A colony of honey bees cluster together.

According to a case study published in the Journal of Investigational Allergology and Clinical Immunology, a woman in Spain recently died after she underwent acupuncture therapy using live bee stings instead of needles. As is the case with all alternative medicines/treatments that lead to death, the case has raised questions about whether or not apitherapy (the unsubstantiated alternative medicine that harnesses honey bee products) is safe.

The use of bee stings, something almost all of the planet tries to actively avoid, remains a controversial practice with weak evidence supporting its effectiveness.

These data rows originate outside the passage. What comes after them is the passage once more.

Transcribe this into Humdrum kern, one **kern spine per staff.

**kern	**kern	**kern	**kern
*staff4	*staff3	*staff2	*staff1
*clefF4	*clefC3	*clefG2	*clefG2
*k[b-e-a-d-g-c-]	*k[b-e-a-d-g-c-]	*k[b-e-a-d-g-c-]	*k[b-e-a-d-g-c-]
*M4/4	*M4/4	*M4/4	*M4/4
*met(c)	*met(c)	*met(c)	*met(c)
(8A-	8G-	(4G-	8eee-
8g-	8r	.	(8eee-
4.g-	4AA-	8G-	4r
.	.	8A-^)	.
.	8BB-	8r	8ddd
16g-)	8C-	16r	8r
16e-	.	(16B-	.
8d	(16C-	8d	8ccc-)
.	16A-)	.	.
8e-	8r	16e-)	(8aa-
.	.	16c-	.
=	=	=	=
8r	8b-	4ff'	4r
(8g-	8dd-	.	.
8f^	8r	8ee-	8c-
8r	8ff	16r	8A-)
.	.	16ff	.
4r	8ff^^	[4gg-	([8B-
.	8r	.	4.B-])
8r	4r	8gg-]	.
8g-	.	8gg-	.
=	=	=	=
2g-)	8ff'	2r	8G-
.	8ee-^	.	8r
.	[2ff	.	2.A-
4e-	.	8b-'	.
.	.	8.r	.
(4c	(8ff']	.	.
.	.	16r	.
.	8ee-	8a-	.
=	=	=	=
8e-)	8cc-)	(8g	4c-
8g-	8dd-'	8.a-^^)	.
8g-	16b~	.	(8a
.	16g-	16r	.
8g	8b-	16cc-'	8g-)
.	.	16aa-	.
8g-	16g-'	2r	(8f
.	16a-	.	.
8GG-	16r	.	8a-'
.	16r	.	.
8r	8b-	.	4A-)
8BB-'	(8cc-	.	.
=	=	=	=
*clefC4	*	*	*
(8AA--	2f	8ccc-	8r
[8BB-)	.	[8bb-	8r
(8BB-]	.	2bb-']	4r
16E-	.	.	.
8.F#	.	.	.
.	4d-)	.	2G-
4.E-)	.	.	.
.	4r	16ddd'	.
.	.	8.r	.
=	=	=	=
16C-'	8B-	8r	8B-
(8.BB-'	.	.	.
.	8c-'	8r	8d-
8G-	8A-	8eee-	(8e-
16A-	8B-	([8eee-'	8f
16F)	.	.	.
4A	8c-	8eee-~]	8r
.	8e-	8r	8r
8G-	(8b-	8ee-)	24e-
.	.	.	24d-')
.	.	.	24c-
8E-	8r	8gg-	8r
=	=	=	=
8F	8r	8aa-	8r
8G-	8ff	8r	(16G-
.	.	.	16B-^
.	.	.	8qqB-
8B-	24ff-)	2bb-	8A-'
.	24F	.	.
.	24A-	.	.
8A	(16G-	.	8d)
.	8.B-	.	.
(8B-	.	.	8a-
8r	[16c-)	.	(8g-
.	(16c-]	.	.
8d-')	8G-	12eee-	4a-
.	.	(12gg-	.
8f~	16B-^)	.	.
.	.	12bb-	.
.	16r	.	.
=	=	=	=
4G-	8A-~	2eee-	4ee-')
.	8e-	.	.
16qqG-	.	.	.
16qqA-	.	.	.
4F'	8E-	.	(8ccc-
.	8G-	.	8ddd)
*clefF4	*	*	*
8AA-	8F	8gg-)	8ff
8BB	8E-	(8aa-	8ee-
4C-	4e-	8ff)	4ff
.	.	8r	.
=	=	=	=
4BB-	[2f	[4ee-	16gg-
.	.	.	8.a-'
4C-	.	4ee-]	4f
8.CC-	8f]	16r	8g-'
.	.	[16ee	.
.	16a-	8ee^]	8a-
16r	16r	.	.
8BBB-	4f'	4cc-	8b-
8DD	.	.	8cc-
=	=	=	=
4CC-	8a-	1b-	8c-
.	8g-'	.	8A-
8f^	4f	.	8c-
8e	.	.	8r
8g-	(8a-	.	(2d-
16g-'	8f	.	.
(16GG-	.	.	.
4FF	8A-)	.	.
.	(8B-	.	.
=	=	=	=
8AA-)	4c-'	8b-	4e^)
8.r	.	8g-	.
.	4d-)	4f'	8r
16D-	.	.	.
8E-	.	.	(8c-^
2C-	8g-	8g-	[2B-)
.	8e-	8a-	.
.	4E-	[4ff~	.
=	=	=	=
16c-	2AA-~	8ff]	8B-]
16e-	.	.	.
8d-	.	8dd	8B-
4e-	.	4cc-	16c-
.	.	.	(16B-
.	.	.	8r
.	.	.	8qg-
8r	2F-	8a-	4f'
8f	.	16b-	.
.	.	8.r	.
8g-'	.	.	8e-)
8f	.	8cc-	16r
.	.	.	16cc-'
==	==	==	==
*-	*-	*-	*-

According to this fatal case report, doctors in Madrid reported that a 55-year-old patient was receiving bee acupuncture every four weeks over the course of two years in an effort to alleviate her stress. The woman did not have a prior clinical record indicating any disease or allergy.

In what would end up being her last session, she began wheezing and had labored breathing. She also lost consciousness. An ambulance was called but by the time it got to her location she was already comatose. According to the report, hospital staff desperately tried to combat her deteriorating condition, but she died a few weeks after the session due to multiple organ failures.

"To our knowledge," wrote Paula Vázquez-Revuelta of Ramon y Cajal University Hospital in Madrid, "this is the first reported case of death by bee venom apitherapy due to complications of severe anaphylaxis in a confirmed sensitized patient who was previously tolerant."

Vázquez-Revuelta and her colleagues suggest that practitioners of apitherapy make their patients fully aware of dangers that could arise from receiving the controversial treatments. Vázquez-Revuelta also suggests that those conducting apitherapy sessions (who often lack a medical background) be trained in giving proper responses to allergies.

According to Cosmos Magazine, the doctors who authored the study stated that getting acupuncture from bee stings is "both unsafe and unadvisable." Consider yourself warned.